▶ TASK OBJECTIVE: Find every line below where the word "with" occurs, then give how many you found and nothing else.

Saved entries:

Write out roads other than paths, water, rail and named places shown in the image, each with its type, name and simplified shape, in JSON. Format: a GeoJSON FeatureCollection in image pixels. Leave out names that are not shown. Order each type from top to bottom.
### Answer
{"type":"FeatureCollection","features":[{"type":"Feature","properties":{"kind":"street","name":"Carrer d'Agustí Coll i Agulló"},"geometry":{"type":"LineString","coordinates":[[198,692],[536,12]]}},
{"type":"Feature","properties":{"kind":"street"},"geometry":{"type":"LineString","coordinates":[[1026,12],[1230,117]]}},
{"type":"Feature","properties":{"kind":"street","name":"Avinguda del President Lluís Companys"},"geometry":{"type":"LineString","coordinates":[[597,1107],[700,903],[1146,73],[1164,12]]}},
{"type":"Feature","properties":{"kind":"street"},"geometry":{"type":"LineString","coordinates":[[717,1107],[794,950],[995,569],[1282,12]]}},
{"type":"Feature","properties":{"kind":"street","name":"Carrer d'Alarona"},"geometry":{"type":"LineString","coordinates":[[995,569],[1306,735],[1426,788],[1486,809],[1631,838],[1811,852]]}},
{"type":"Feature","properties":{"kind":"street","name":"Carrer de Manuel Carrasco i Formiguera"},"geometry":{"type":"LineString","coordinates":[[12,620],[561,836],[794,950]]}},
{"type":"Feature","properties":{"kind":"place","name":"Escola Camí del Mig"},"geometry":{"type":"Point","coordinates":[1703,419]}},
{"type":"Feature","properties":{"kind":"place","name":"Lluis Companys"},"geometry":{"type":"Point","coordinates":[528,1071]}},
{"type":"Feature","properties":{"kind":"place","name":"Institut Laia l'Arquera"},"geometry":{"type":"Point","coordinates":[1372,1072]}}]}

* * *

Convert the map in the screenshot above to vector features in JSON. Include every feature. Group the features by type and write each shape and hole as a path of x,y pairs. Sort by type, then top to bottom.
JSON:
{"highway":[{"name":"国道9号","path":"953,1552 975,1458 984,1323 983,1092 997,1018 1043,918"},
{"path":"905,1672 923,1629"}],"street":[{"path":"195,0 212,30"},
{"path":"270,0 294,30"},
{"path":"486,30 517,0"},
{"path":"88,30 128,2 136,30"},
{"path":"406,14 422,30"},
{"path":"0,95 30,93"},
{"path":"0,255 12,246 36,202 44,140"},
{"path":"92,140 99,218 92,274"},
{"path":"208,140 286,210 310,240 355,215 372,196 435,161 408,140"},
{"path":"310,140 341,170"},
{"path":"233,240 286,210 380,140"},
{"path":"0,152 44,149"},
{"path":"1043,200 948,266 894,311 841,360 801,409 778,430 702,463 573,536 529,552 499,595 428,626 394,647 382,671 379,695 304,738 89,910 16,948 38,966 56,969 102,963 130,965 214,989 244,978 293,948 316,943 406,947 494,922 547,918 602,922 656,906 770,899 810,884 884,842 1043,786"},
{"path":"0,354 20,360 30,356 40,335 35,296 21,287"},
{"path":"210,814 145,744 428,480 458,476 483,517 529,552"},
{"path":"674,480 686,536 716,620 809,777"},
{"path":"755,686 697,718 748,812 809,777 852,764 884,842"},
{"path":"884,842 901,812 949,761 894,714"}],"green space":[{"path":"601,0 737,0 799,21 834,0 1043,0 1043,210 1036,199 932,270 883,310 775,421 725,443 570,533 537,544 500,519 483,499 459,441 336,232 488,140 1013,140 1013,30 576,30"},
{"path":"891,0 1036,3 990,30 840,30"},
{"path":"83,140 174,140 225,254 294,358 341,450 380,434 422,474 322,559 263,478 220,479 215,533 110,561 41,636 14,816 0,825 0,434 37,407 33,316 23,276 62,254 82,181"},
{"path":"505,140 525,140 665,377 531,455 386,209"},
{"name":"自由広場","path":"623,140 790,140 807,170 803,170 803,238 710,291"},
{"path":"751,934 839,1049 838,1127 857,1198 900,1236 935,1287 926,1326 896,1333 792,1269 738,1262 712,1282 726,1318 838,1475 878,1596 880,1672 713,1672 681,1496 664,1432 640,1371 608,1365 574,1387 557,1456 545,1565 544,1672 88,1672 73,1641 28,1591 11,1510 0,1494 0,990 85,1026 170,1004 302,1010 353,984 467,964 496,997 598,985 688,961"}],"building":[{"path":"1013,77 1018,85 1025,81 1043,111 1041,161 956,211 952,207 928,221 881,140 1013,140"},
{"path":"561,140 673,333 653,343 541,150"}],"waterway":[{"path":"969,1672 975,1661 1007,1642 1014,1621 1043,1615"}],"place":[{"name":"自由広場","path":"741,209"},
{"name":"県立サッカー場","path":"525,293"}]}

...

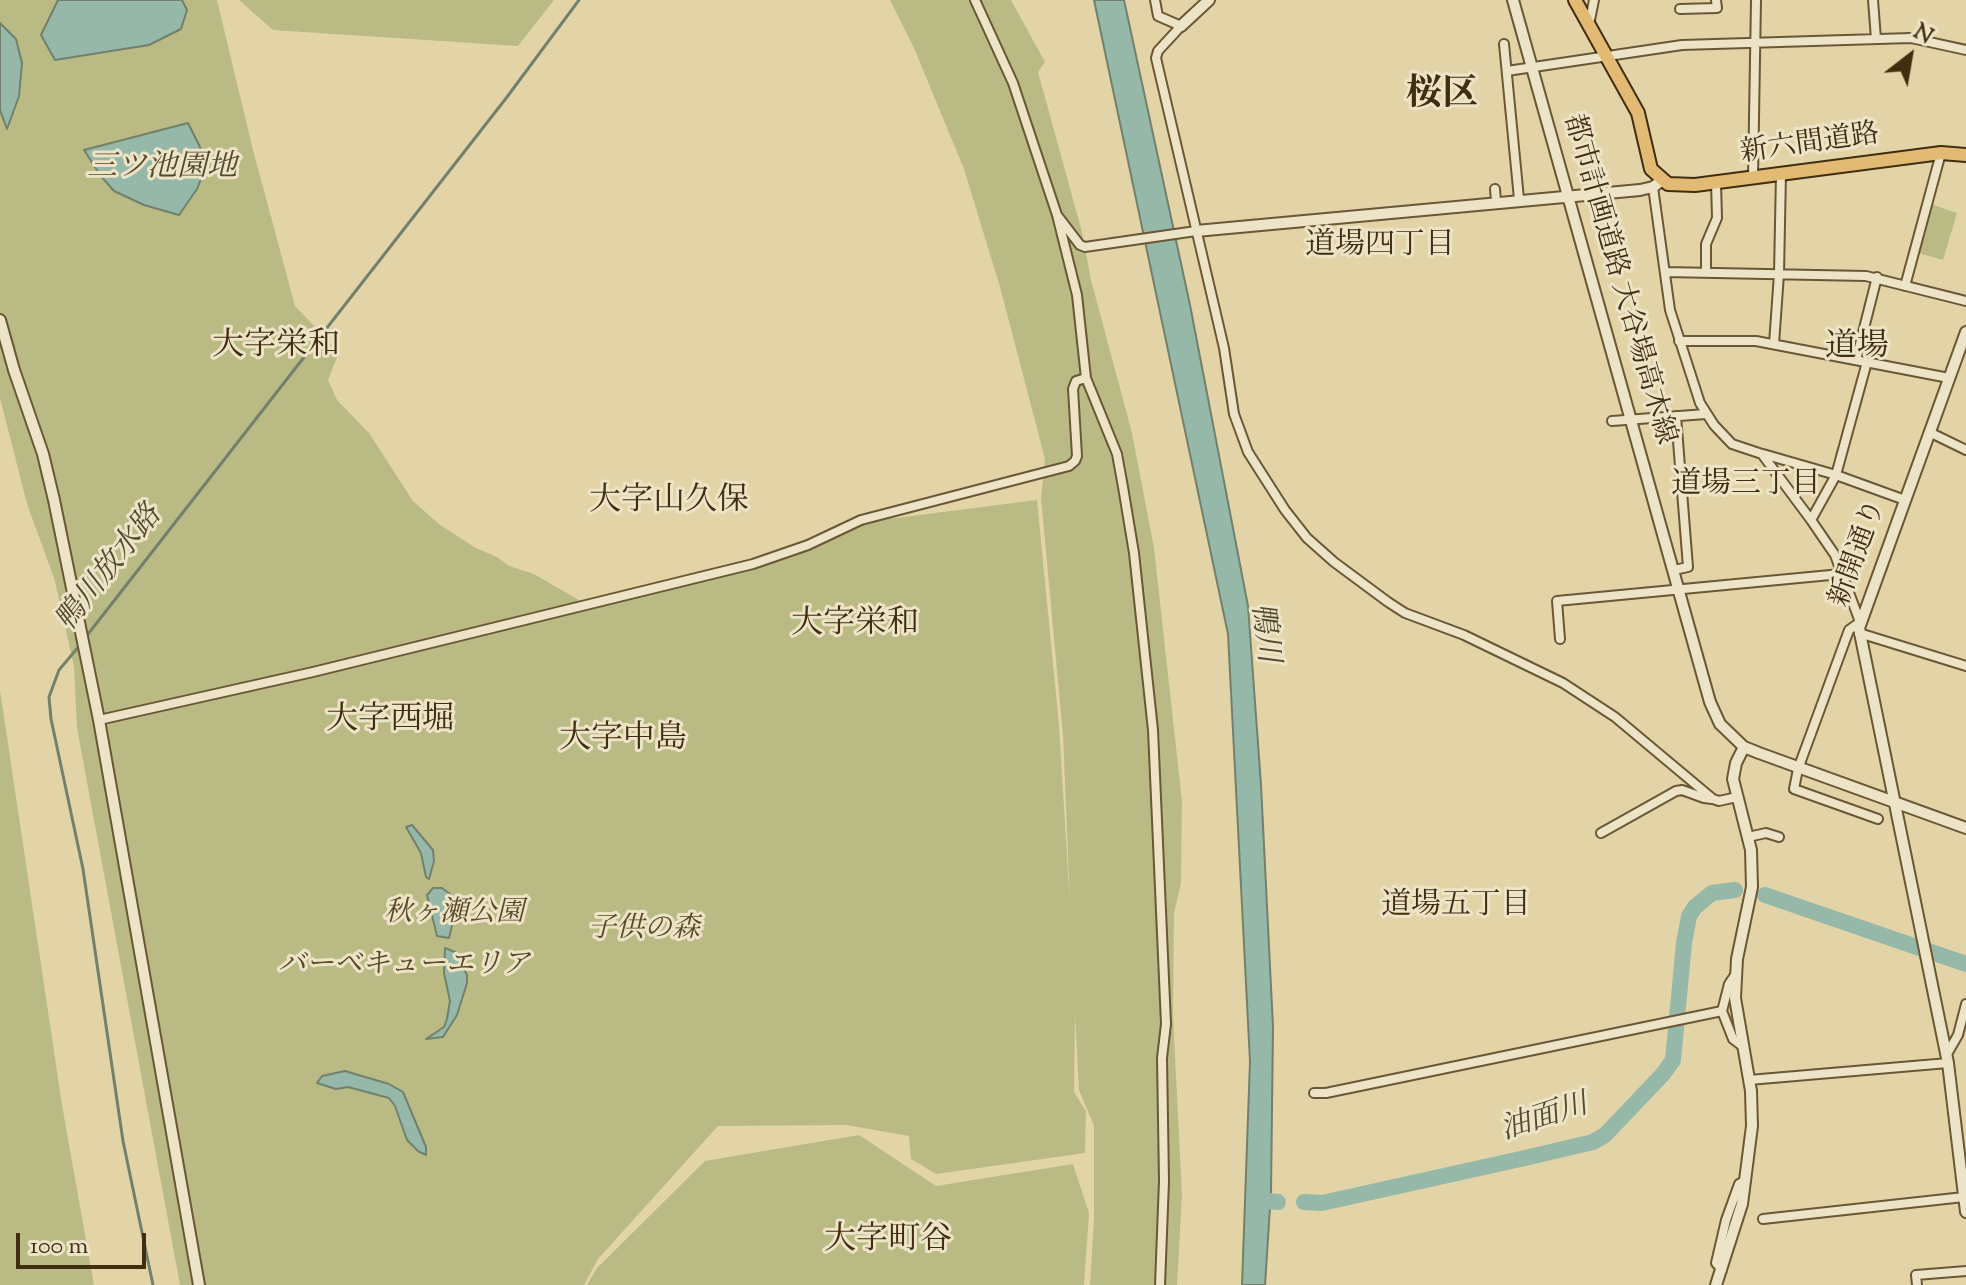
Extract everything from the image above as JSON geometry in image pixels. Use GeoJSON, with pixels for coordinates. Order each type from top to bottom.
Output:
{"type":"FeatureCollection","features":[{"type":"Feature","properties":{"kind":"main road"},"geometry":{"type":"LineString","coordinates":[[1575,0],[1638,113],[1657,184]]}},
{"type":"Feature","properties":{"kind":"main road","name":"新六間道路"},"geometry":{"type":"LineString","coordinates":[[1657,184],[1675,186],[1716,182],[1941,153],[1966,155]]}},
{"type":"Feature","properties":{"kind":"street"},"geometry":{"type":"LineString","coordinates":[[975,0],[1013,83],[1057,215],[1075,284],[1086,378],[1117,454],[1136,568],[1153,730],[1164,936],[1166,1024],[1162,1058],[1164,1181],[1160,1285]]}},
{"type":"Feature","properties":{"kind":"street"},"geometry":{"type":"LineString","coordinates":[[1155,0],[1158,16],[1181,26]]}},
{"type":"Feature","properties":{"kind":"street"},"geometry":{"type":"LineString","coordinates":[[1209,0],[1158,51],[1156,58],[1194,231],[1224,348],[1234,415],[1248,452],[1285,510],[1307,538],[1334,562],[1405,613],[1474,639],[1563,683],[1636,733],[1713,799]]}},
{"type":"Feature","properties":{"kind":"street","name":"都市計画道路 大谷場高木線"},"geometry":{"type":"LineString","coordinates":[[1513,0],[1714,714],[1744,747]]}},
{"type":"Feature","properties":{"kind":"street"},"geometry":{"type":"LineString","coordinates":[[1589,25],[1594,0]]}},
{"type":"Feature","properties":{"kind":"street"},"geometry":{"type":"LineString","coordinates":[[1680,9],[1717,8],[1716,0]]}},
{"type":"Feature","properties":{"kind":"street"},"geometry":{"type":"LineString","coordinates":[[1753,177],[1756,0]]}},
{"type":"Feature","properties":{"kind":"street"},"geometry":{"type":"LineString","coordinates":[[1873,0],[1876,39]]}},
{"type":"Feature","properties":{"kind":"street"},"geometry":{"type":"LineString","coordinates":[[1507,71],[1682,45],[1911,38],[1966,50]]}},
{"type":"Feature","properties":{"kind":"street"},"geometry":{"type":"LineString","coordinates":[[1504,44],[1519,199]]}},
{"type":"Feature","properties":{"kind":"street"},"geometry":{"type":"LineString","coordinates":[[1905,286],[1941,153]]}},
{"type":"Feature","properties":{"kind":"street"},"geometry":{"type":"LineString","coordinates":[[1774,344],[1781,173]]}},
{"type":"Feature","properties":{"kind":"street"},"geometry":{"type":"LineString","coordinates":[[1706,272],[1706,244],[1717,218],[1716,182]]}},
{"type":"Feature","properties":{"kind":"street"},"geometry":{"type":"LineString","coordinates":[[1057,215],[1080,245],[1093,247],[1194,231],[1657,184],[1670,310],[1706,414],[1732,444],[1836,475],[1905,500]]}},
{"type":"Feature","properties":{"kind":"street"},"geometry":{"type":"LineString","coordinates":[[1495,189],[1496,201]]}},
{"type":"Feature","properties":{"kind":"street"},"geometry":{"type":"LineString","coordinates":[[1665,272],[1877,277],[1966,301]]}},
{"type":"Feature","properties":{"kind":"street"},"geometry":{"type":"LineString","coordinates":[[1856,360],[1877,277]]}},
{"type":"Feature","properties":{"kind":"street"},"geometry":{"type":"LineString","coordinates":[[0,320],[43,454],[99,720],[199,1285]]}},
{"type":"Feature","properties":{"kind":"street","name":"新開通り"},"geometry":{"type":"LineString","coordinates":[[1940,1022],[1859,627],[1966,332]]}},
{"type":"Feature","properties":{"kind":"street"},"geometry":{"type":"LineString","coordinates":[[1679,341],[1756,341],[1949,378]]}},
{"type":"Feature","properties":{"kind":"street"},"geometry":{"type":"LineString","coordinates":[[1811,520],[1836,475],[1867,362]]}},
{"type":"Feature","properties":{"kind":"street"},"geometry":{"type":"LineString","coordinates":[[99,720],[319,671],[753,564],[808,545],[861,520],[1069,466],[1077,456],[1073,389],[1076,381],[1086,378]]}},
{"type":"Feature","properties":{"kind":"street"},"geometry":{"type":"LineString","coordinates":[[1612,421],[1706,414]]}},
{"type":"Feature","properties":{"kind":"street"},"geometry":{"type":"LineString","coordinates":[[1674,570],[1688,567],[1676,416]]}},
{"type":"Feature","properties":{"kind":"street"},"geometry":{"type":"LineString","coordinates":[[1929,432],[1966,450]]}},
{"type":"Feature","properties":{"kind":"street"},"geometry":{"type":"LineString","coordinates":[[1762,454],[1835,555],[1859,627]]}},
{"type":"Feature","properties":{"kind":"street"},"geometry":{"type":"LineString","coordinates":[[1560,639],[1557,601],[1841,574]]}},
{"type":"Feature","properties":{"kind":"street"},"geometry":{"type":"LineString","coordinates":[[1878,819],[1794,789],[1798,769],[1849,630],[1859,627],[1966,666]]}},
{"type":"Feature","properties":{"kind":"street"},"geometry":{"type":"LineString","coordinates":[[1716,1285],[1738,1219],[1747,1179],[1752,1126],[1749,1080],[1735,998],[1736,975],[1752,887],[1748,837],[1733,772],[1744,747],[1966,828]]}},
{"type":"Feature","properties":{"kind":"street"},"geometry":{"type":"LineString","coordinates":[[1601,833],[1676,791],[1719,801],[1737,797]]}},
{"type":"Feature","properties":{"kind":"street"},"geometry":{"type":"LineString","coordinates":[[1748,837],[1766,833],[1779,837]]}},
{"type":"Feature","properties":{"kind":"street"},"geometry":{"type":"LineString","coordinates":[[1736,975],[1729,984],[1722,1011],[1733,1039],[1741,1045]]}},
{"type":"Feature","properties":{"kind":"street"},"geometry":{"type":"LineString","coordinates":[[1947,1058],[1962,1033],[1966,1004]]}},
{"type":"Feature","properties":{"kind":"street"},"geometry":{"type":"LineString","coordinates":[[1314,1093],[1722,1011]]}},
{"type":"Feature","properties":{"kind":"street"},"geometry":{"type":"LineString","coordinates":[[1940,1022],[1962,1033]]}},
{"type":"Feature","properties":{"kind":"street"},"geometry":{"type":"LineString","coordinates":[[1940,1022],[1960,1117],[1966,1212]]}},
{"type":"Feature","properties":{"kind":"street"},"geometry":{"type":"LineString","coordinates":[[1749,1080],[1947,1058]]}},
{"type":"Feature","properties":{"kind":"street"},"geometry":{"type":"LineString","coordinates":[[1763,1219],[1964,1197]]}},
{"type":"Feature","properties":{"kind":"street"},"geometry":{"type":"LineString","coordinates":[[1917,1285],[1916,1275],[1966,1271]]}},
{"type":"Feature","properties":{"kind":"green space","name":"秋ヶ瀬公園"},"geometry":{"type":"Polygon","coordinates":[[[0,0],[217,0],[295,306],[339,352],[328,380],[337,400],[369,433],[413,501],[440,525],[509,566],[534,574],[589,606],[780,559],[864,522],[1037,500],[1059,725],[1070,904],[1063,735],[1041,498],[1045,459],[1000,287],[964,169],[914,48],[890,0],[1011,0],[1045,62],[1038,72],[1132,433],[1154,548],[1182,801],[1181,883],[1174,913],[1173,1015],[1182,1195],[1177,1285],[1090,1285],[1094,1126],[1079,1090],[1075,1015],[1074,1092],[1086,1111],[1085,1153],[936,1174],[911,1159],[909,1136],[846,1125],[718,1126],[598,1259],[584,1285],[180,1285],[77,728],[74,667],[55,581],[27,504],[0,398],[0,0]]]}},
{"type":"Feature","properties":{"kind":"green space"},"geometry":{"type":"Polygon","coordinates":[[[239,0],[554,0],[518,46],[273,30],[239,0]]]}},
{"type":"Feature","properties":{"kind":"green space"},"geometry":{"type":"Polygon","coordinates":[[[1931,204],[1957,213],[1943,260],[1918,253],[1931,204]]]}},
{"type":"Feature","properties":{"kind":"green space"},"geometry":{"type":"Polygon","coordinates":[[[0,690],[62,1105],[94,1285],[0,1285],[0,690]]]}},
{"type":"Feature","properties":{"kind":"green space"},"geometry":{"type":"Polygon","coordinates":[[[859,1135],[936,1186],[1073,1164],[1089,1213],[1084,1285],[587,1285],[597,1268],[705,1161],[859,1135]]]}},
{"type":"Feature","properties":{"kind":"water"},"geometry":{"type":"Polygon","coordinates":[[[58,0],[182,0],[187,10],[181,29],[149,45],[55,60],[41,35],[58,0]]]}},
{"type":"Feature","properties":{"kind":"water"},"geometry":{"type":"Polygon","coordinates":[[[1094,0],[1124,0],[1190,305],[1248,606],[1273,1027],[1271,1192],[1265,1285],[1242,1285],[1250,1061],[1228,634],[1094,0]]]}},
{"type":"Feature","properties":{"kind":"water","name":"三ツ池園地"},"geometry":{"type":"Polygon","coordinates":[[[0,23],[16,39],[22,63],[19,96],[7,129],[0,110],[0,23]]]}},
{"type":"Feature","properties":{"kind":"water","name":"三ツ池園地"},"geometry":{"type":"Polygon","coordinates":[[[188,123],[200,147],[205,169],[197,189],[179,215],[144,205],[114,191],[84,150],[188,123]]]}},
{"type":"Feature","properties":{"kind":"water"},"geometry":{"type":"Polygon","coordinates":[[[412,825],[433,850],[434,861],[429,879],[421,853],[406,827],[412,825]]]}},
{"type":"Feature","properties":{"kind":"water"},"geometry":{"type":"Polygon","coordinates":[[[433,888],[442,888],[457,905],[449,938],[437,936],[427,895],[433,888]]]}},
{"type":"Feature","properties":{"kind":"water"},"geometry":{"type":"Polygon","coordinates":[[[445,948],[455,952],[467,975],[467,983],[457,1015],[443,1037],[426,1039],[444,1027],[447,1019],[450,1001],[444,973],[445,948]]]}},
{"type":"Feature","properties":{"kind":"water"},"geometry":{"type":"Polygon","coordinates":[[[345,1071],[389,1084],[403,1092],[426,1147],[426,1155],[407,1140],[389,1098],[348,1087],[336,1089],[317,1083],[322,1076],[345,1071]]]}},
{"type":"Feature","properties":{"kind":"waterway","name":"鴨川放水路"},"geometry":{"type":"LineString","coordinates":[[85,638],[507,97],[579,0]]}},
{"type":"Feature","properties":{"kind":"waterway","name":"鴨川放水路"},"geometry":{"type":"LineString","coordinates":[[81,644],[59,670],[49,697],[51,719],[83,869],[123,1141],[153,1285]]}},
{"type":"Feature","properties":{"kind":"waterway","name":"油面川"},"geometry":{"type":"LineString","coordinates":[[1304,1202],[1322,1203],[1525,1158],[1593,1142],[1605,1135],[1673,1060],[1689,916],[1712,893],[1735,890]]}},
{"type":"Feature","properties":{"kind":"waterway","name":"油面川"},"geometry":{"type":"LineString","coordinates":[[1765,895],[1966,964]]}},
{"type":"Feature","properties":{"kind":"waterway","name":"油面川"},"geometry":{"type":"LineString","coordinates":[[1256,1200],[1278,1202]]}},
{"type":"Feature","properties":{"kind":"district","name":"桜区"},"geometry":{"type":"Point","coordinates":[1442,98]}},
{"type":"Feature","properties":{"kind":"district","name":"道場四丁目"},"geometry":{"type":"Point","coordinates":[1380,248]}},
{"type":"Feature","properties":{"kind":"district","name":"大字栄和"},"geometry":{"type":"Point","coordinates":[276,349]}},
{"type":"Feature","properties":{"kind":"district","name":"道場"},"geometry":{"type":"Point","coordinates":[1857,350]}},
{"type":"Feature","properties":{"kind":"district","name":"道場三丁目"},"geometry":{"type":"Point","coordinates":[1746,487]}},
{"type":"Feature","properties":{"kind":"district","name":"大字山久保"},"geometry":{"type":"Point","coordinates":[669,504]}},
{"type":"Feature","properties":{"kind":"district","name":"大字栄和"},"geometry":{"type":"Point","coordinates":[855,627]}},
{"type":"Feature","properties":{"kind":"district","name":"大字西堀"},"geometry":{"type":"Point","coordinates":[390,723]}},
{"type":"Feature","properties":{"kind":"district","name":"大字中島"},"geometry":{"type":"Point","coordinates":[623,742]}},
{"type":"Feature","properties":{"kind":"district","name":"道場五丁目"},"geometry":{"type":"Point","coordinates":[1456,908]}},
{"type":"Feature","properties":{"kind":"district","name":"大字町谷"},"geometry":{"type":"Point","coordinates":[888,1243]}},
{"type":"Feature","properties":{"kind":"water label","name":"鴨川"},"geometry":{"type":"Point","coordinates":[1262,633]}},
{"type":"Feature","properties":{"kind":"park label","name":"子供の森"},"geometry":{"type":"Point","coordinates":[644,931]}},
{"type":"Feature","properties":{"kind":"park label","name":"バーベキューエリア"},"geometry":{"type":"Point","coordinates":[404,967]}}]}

▶ TASK SOLUTION: 2